Die Brandenburger Vorlage ist für die CDU Chance und Gefahr zugleich
Viele Sozialdemokraten, denen ohnehin vorgeworfen wird, die Zeitenwende ihres Regierungschefs nie recht nachvollzogen zu haben, tun sich mit entsprechenden BSW-Forderungen offenbar leichter als die CDU. In Brandenburg, wo die letzte der drei Ost-Wahlen dieses Herbstes stattfand, hat man geräuschloser zusammengefunden als in Sachsen und Thüringen.
Aber auch in Dresden gehen die Gespräche weiter, und in Erfurt ist man nach den zwischenzeitlichen Turbulenzen der vergangenen Tage nun ebenfalls übereingekommen, offizielle Koalitionsverhandlungen zu beginnen.

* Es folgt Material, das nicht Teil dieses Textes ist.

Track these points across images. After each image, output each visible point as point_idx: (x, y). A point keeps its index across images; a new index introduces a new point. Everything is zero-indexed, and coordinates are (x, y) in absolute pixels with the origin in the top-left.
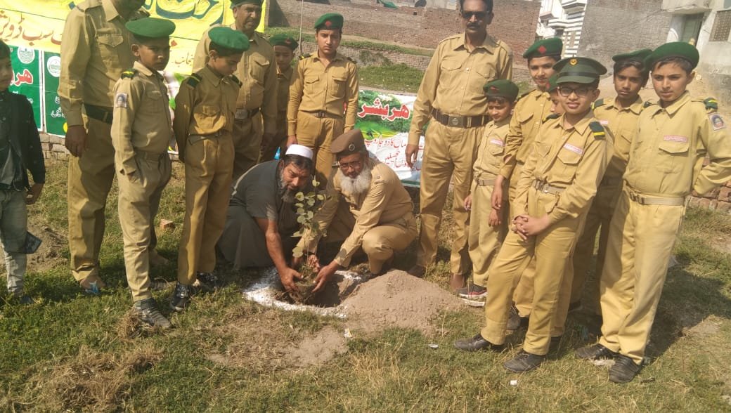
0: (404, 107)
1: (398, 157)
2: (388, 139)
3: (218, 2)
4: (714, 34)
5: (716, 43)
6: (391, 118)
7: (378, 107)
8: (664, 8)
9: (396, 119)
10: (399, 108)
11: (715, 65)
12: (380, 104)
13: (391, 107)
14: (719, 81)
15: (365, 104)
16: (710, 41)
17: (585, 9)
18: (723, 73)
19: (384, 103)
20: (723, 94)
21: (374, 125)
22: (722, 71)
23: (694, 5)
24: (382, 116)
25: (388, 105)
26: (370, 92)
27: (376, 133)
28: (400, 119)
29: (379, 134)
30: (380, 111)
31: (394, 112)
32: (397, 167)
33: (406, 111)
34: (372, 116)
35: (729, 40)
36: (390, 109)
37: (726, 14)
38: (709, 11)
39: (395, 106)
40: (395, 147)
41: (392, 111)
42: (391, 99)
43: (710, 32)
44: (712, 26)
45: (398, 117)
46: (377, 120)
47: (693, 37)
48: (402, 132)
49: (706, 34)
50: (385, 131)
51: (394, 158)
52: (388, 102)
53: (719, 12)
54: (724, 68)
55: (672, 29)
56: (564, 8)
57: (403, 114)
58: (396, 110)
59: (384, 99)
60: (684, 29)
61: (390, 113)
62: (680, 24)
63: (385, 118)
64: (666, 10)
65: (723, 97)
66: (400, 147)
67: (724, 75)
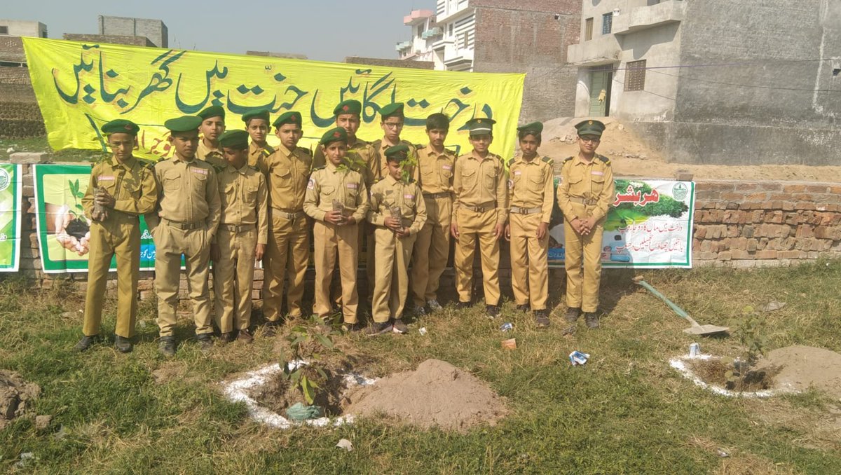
0: (654, 192)
1: (652, 240)
2: (641, 224)
3: (468, 105)
4: (627, 84)
5: (631, 92)
6: (643, 204)
7: (631, 194)
8: (570, 62)
9: (648, 204)
10: (649, 193)
11: (635, 114)
12: (633, 191)
13: (643, 193)
14: (644, 129)
15: (619, 193)
16: (625, 91)
17: (472, 66)
18: (646, 121)
19: (636, 189)
20: (650, 141)
21: (627, 212)
22: (644, 119)
23: (603, 57)
24: (635, 202)
25: (640, 191)
26: (622, 181)
27: (629, 221)
28: (651, 204)
29: (632, 220)
30: (633, 198)
31: (646, 197)
32: (652, 250)
33: (656, 195)
34: (625, 204)
35: (645, 88)
36: (642, 195)
37: (636, 65)
38: (618, 63)
39: (646, 192)
40: (649, 231)
41: (643, 196)
42: (642, 185)
43: (623, 82)
44: (624, 77)
45: (649, 202)
46: (630, 207)
47: (603, 88)
48: (653, 215)
49: (619, 84)
50: (636, 216)
51: (648, 242)
52: (640, 188)
53: (628, 63)
54: (645, 116)
55: (580, 82)
56: (448, 65)
57: (653, 198)
58: (647, 195)
59: (636, 186)
60: (592, 80)
61: (642, 198)
62: (587, 76)
63: (637, 204)
64: (573, 64)
65: (650, 144)
66: (653, 230)
67: (647, 123)
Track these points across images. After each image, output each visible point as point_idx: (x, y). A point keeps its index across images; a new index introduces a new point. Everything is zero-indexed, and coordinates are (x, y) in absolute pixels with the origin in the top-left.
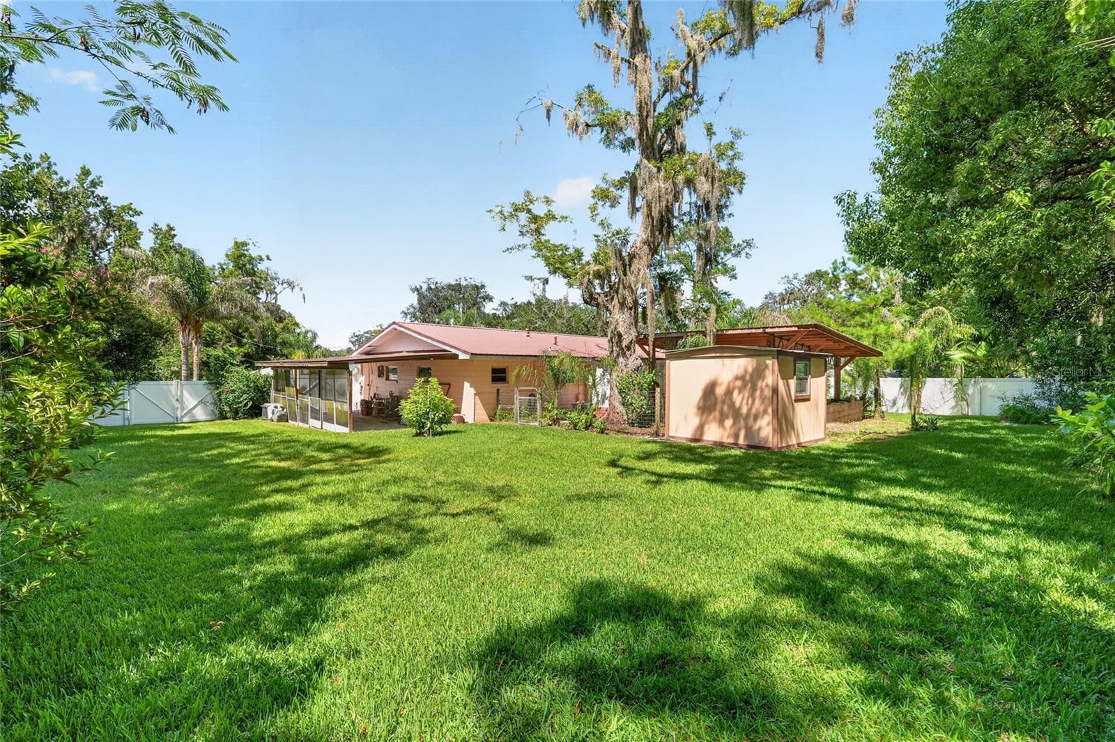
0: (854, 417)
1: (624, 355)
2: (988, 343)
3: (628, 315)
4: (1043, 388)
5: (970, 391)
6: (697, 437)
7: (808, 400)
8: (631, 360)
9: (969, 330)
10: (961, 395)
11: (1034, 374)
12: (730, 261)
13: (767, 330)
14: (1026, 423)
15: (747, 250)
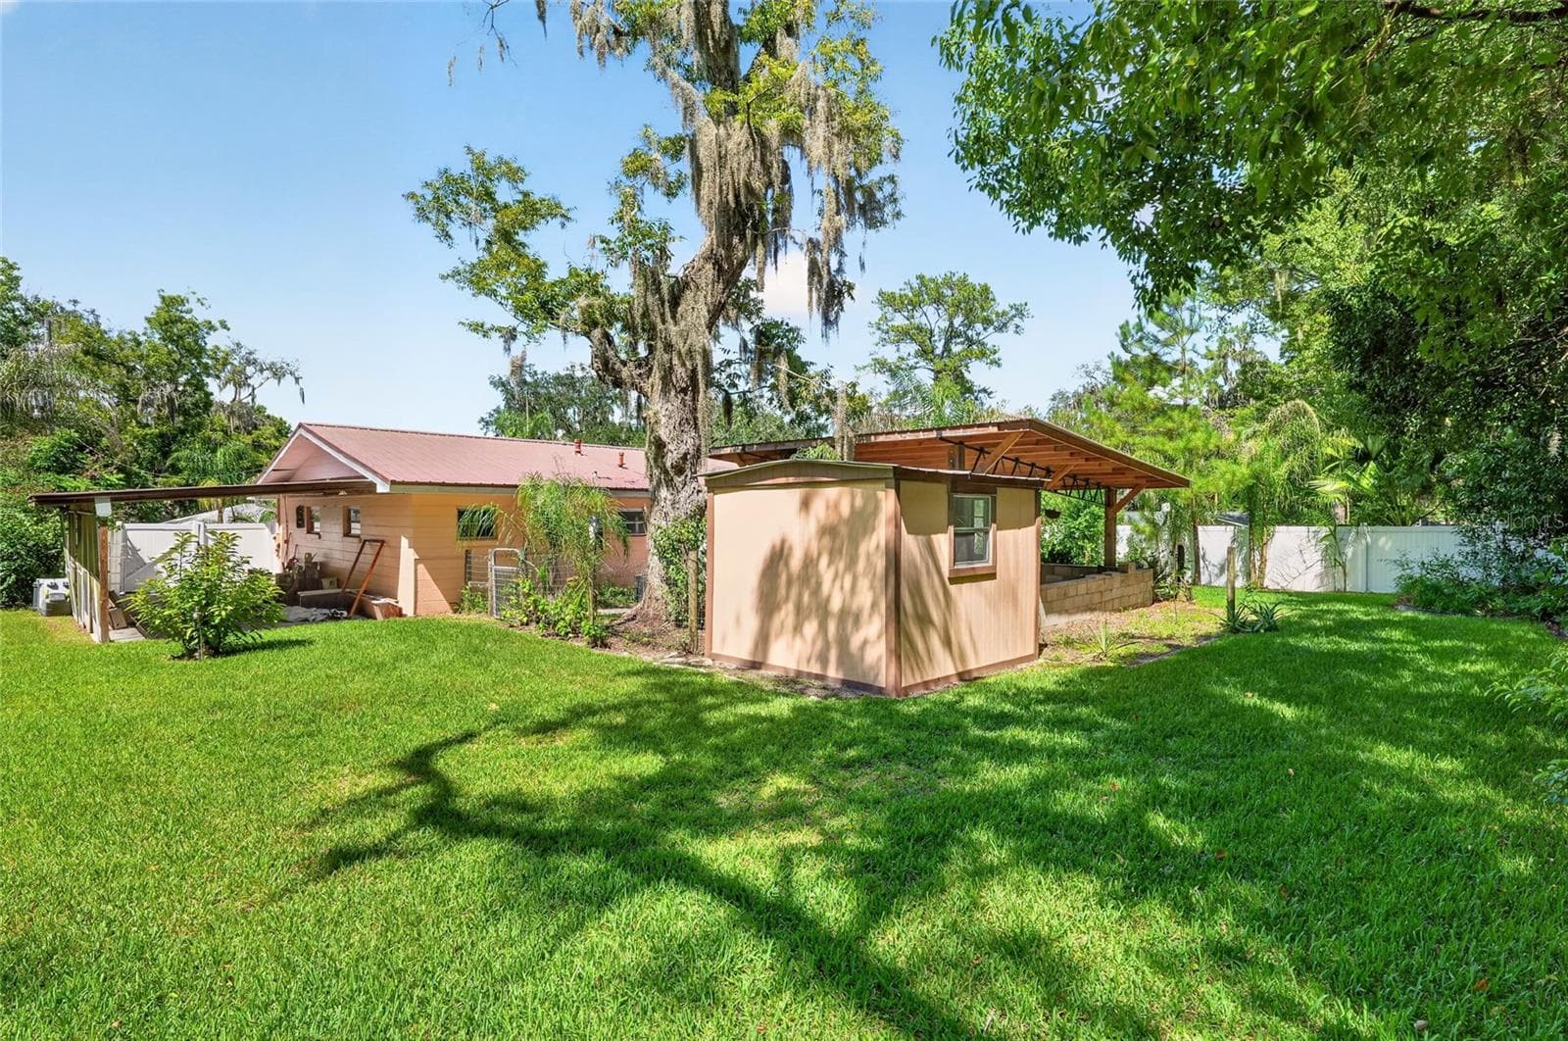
0: (1133, 600)
1: (670, 483)
2: (1380, 464)
3: (677, 403)
4: (1474, 544)
5: (1349, 551)
6: (759, 659)
7: (992, 576)
8: (683, 494)
9: (1345, 441)
10: (1334, 557)
11: (1459, 519)
12: (991, 338)
13: (947, 434)
14: (1444, 611)
15: (1017, 320)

Auch dort gibt es eine „Friedensformel“. Sie fällt allerdings weit differenzierter aus. Jenseits der allgemeinen Unterstützung für mehr diplomatisches Engagement halten die Parteien ihre unterschiedlichen Positionen zu Waffenlieferungen schriftlich fest, erkennen „nur“ an, dass die Raketenstationierung in ihrem Bundesland teils mit Sorge betrachtet wird.
Die CDU von Unionskanzlerkandidat Friedrich Merz hat damit die größte Gefahr erst einmal umschifft – in Dresden ist sie noch nicht gebannt. Formulierungen wie in Potsdam könnten die Westbindungs-Partei von Konrad Adenauer zerreißen.
Die Gelegenheit, die Unterschiede zur SPD aufzuzeigen, hat Merz jedoch kaum genutzt. Der besseren Formulierungskünste zum Trotz lässt er den Seinen vor Ort freie Hand, pocht nicht auf Minderheitsregierungen als Alternative zu BSW-Koalitionen – und schaut zu, wie Sahra Wagenknecht ein neues Deutschland prägt.